The onset of jewellery manufacture seems to have been in Babylonia, the land of biblical floods. The excavated town of Ur gave many rich examples of the jewellers art dating at about 2700 B.C. It then spread outwards and it appears to have reached the Aegean world by about 2400 B.C., and from there all over the world.

In the early period there is little use of metals, with the earliest bits of jewellery found being cooper earrings. The first use of silver, in silver earrings, was noted about one hundred years later, and the first use of gold, one hundred years after that.

During the middle period there was increased commerce with Syria, Palestine and Egypt, with more use of gold and silver and the export of cooper. In the late Bronze Age Cyprus really flourished and there was a large flow to Cyprus of precious metals and semiprecious and precious stones.

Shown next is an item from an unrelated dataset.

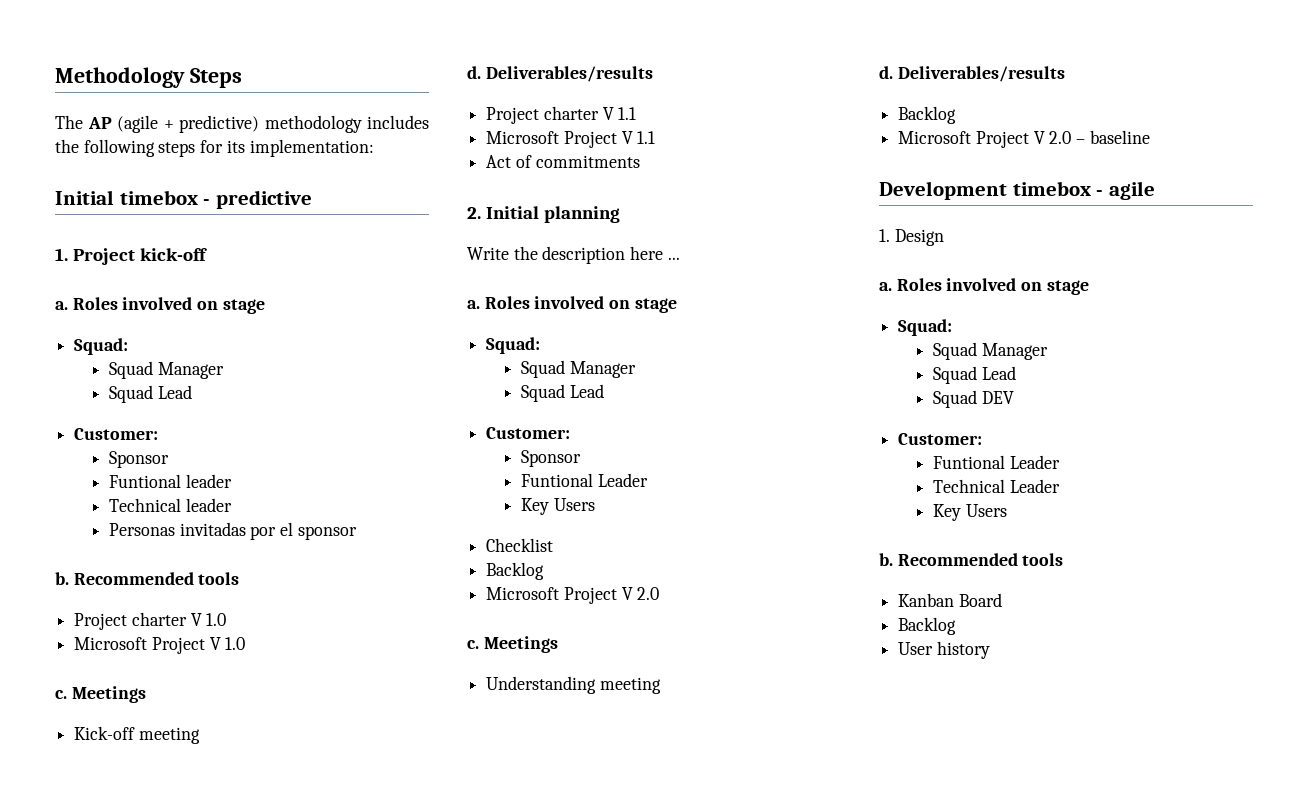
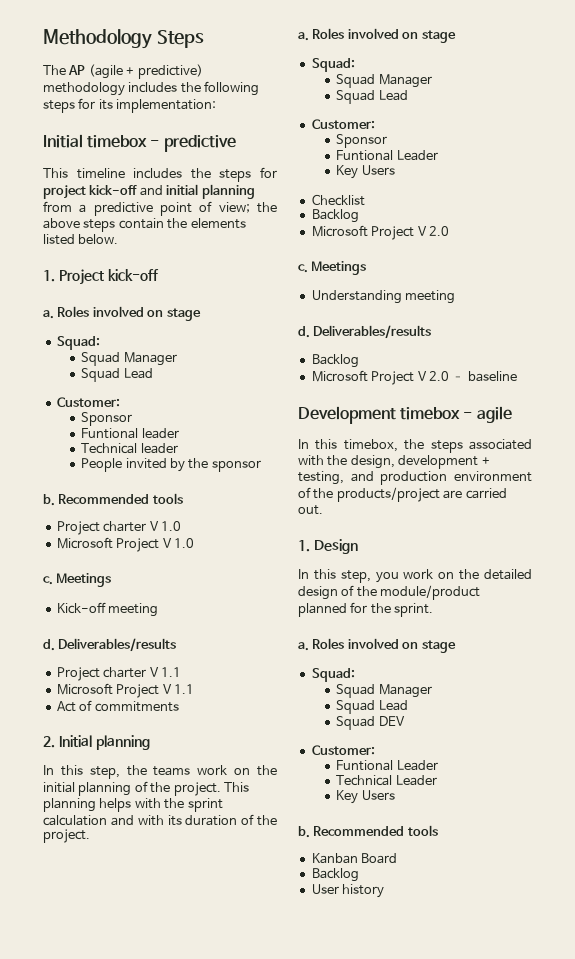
(312, 199) none -> [43,167,277,182] [43,184,255,199] [43,201,277,216] [43,218,246,232] [43,234,119,245] // This timeline includes the steps for project kick-off and initial planning from a predictive point of view; the above steps contain the elements listed below.
[109,522,294,540] Personas invitadas por el -> [81,458,209,472] People invited by the
[467,246,680,264] Write the description here ... -> [43,765,277,779] [43,781,249,796] [43,798,223,812] [43,814,277,826] [43,829,90,843] In this step, the teams work on the initial planning of the project. This planning helps with the sprint calculation and with its duration of the project.
[879,229,944,246] 1. Design -> [298,439,532,453] [298,455,490,469] [298,471,532,485] [298,487,507,502] [298,505,323,515] [298,539,358,554] [298,569,532,583] [298,585,481,600] [298,602,434,617] In this timebox, the steps associated with the design, development + testing, and production environment of the products/project are carried out. // 1. Design // In this step, you work on the detailed design of the module/product planned for the sprint.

The techniques of metalwork e.g. Filigree, granulation, niello and enameling, advanced and reached a high degree of sophistication, which experts admire even today. Examples of the work of this period can be seen in most of the big museums of the world and in The Cyprus Museum. Much was found in Engomi, near Salamis e.g. gold necklaces, rings, bracelets, gold bowls and gold earrings.

The earliest enamelling to be found was in Mycenae, about 1400 B.C., but this was not developed until two centuries later in Cyprus. Examples are the six gold rings found in Kouklia, decorated with a cloisonne like enamel pattern, 1200 B.C.